Il fine settimana è stato segnato da un enorme blocco informatico e dal ritiro di Joe Biden dalle presidenziali USA, eventi che hanno rischiato di far passare in secondo piano importanti sviluppi nella crisi mediorientale.
Negli ultimi giorni, lo Yemen è tornato al centro dell’attenzione. Venerdì, un drone del gruppo yemenita Houthi ha colpito Tel Aviv, uccidendo un civile. Israele ha risposto bombardando il porto di Hodeidah, uccidendo 6 persone. Gli Houthi hanno lanciato un missile contro Eilat, intercettato dalle difese israeliane. Nonostante le dichiarazioni bellicose, un’escalation regionale con l’Iran sembra improbabile, dato che l’Iran ha mantenuto un basso profilo e gli Houthi considerano le loro azioni un “fronte di supporto” per Gaza. Israele, già impegnata a Gaza e in Cisgiordania, non ha la capacità di aprire un nuovo fronte a piena intensità in Yemen.
Oggi, l’esercito israeliano ha bombardato Khan Yunis, uccidendo almeno 39 persone, nonostante l’area fosse designata come “zona umanitaria sicura”. L’ordine di evacuazione emesso pochi minuti prima dell’attacco è stato inefficace, poiché non ha dato il tempo ai residenti di cercare riparo.
La cronaca dal Libano non registra eventi particolari, mentre l’ICJ ha ordinato a Israele di porre fine all’occupazione dei territori palestinesi e di effettuare risarcimenti.
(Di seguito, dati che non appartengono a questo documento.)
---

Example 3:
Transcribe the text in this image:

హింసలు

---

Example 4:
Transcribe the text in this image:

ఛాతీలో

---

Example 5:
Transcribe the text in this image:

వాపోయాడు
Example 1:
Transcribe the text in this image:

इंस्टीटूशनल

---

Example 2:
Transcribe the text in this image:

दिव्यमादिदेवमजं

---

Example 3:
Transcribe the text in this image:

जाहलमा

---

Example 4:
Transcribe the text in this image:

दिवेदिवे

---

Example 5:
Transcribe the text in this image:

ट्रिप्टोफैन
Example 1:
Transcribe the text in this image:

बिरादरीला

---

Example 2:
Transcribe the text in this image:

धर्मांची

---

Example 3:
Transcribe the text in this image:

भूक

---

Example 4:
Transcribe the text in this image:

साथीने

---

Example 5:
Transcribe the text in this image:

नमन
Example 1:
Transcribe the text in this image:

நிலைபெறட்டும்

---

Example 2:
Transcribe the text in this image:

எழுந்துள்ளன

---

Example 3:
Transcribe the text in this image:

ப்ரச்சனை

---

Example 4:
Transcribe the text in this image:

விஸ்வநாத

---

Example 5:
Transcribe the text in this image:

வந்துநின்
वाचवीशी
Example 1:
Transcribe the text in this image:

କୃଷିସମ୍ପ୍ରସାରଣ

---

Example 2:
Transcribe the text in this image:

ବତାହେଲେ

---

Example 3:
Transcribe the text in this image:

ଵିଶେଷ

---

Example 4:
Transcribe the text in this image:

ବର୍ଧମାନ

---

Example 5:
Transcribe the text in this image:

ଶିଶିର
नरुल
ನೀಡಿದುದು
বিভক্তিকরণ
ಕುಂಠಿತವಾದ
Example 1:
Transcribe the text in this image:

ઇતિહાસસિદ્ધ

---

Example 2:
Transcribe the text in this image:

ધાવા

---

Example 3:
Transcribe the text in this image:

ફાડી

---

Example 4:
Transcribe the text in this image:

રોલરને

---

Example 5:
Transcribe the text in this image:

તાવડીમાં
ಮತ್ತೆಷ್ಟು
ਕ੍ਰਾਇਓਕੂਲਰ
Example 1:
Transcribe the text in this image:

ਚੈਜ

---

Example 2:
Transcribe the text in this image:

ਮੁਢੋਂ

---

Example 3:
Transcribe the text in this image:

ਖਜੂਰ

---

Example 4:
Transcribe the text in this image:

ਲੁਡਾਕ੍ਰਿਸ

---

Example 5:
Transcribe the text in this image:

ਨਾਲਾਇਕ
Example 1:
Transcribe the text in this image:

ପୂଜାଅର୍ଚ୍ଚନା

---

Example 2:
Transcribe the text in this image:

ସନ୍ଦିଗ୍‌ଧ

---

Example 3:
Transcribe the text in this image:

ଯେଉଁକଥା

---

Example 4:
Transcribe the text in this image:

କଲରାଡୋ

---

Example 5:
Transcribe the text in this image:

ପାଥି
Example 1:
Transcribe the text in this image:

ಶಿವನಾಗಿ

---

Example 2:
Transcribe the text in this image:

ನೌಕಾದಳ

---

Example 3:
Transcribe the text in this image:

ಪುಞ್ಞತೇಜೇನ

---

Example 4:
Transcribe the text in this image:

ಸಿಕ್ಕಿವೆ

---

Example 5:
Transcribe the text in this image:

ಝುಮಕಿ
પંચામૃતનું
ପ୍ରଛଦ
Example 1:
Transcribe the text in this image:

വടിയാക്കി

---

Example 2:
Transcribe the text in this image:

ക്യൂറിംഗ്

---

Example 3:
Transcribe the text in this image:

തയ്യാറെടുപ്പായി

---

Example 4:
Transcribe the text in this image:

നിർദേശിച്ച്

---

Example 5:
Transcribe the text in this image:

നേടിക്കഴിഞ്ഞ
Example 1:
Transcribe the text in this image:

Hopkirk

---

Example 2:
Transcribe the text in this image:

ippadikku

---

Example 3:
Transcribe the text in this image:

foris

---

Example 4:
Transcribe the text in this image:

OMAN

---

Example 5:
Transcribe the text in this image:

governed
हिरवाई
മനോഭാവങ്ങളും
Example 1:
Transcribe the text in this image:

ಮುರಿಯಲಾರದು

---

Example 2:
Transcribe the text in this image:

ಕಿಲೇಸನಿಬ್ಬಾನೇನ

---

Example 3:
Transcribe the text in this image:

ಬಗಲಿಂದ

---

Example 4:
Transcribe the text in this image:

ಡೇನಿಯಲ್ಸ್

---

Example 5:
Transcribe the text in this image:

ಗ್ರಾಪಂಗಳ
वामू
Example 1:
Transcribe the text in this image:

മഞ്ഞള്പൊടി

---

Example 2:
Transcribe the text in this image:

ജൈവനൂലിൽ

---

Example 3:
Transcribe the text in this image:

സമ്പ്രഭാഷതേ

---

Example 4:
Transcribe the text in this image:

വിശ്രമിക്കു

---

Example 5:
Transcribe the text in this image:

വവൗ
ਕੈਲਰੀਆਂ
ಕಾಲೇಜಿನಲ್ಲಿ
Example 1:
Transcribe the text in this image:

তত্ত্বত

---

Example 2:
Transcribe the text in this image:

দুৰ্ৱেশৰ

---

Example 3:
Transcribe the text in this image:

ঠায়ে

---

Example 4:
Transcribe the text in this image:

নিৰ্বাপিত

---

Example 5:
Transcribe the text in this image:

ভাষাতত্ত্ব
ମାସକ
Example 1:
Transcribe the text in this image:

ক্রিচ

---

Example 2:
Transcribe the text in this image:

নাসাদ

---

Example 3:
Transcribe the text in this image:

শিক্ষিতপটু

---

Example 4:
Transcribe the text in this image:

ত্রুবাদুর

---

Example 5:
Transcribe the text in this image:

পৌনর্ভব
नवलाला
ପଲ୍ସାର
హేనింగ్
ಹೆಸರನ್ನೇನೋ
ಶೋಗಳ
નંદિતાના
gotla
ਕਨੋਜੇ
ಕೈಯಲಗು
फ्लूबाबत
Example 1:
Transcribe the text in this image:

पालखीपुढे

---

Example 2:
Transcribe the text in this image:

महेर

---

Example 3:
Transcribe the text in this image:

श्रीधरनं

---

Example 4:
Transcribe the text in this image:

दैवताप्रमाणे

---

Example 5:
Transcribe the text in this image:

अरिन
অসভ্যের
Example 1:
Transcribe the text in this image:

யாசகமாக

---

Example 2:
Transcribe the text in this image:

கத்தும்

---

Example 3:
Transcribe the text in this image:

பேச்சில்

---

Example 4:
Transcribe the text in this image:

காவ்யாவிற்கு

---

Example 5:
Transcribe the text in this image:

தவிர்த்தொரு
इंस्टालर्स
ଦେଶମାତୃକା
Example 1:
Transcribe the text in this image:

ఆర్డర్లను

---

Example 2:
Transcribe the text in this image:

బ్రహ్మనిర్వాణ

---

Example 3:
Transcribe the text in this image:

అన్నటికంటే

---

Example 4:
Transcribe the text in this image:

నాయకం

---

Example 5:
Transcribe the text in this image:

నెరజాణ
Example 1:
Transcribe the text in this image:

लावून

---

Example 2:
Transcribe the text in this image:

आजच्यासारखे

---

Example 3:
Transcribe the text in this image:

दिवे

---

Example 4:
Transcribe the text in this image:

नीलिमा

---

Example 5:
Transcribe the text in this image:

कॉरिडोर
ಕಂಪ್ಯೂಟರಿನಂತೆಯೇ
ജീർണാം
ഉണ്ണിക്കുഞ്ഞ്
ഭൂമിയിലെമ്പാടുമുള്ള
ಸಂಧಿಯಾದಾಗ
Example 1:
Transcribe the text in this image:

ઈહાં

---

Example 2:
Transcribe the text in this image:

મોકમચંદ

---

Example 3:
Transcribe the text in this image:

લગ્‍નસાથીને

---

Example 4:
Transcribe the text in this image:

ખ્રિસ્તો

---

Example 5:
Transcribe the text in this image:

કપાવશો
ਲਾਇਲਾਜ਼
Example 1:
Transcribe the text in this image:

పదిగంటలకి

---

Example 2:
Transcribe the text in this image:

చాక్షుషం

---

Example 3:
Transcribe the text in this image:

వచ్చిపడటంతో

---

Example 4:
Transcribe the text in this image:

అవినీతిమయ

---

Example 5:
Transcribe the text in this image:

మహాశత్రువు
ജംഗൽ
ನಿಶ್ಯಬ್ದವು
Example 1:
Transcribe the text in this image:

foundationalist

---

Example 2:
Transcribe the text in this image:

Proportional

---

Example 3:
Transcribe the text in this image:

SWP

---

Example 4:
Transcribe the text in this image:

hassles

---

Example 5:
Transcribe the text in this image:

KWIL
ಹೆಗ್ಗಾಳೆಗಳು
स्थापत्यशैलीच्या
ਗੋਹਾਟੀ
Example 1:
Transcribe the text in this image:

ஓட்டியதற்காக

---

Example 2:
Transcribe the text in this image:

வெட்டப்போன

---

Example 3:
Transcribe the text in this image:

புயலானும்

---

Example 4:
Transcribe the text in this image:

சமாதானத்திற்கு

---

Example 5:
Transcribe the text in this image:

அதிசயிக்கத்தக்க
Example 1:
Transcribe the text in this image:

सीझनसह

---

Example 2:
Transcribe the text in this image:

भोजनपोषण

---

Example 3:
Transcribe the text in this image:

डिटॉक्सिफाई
Il tribunale ha riscontrato numerose violazioni del diritto internazionale, tra cui apartheid e segregazione razziale. Il primo ministro israeliano Netanyahu ha respinto il parere, affermando che “il popolo ebraico non è occupante nella propria terra”. Ora il parere sarà trasmesso all’Assemblea Generale delle UN per decidere come procedere.
In questo contesto, i negoziati per un cessate il fuoco appaiono sempre più fragili. Mentre il Segretario di Stato USA, Antony Blinken, parla di un accordo imminente, funzionari regionali citano negoziati in stallo o naufragati.